Like life itself, you don't choose how you get to check out of pro surfing, and I'm sure what happened to Kieren Perrow early this morning wasn't exactly what he had in mind. He had a posse of friends ready to head down the beach and chair him up were he to lose. He's a popular figure on Tour and rightly so. As Monty Python would describe him, he has "not only done only more than not anyone for our Society, but nonetheless has only done more." He's given too many hours as shop steward of the surfer's union over the years, will be owed a debt of gratitude by every pro surfer for the next 20 years, and along the way has forged an unlikely pro career centered around pulling into giant closeouts, some of which have occasionally refused to do so. But instead of being chaired up the beach by his peers he was carted up the beach on an ATV, the Pipeline meat wagon, and deposited into the doctors tent to have his shoulder popped back into place. The place that has broken his heart while also providing the highlight of his career, Pipe had one last turn in store for him, and tonight as this report goes live he's out at Turtle Bay singing karaoke, holding the microphone with his good arm while his other is in a sling. KP goes out today a Pipe Master and a good bloke, and that's more than most could ever hope for.
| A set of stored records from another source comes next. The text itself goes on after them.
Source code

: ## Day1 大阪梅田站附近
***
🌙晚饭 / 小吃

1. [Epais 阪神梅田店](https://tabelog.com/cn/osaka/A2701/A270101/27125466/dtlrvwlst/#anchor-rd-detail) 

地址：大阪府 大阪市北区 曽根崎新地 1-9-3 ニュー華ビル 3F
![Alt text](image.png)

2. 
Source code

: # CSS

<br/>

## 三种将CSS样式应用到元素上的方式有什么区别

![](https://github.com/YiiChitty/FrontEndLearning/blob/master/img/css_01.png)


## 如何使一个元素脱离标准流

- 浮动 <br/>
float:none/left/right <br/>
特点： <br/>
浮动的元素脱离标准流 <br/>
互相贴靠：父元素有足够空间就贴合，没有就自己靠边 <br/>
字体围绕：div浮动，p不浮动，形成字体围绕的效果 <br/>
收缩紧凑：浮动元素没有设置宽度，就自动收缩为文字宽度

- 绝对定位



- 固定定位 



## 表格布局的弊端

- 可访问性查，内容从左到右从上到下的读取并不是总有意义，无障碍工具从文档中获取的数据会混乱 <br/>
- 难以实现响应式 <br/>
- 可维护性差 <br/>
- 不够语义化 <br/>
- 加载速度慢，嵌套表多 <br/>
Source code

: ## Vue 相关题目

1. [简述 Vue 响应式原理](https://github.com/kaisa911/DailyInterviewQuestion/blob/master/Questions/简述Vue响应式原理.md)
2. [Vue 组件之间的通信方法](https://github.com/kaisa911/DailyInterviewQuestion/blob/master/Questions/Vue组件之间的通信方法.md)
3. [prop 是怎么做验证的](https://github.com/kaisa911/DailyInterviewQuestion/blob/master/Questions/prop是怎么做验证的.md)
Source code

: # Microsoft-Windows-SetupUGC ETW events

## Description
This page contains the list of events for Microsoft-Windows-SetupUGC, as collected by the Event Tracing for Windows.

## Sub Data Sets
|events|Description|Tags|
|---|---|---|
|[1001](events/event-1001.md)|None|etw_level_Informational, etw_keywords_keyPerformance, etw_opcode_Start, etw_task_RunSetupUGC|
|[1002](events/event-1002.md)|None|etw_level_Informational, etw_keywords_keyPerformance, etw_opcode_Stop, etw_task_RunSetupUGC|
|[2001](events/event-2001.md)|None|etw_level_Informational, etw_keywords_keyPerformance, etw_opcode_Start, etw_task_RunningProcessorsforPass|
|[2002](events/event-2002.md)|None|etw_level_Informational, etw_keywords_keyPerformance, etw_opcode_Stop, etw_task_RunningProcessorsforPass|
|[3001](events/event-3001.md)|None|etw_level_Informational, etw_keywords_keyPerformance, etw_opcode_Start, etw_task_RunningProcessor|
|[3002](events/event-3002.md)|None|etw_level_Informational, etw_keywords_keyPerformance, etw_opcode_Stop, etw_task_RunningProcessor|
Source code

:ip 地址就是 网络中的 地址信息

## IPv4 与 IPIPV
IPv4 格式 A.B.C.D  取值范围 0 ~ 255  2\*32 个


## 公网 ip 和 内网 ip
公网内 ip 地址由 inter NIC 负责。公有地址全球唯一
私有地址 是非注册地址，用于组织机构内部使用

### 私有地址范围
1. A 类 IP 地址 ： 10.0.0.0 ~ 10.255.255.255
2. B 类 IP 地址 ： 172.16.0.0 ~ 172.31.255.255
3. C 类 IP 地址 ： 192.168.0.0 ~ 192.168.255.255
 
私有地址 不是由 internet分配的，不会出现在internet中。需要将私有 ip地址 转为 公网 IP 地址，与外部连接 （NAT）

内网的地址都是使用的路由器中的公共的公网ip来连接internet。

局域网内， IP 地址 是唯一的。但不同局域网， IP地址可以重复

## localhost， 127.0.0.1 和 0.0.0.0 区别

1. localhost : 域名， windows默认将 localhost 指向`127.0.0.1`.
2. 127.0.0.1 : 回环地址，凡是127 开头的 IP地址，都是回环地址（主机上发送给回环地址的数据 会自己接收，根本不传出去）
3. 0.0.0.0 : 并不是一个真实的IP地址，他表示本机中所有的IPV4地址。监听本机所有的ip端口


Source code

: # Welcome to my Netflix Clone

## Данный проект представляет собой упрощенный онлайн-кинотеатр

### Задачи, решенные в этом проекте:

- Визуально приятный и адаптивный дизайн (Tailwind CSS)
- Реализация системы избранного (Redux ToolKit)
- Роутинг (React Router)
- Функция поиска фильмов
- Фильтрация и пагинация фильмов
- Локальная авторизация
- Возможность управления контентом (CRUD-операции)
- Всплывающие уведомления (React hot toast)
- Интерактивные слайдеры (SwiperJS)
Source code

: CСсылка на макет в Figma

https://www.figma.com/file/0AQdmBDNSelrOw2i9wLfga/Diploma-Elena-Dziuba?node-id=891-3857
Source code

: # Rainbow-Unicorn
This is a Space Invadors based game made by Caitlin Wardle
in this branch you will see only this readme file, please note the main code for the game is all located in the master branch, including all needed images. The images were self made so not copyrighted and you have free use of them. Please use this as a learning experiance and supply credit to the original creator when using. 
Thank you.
Kelly and Mick will in all likelihood surf tomorrow. They will, however, only meet if they both make the Final, and by then the world title will already be heading back to Coolangatta. Instead, this contest will be decided by allies in the draw and other surfers with something to surf for. Cutting the draw in half and seeing who lies on what side of the border there are two names we need to talk about, and two juicy heats in prospect. On the top half of the draw Mick could very well end up with John John in the Quarters. For Mick, that's just one heat away from a world title, and he may very well have to surf through the toughest guy in the draw to get there. On the bottom half of the draw – if they both keep winning – Kelly will meet Parko. When Kelly lost the world title to Joel last year the pair never met, it was all done by proxy. Joel may very well be gifted the chance to win the world title for his good friend, Mick, and another layer in that story may be added.
But at this point, fellow haoles, it's time to sleep. Serenity now. The jungle will rumble tomorrow.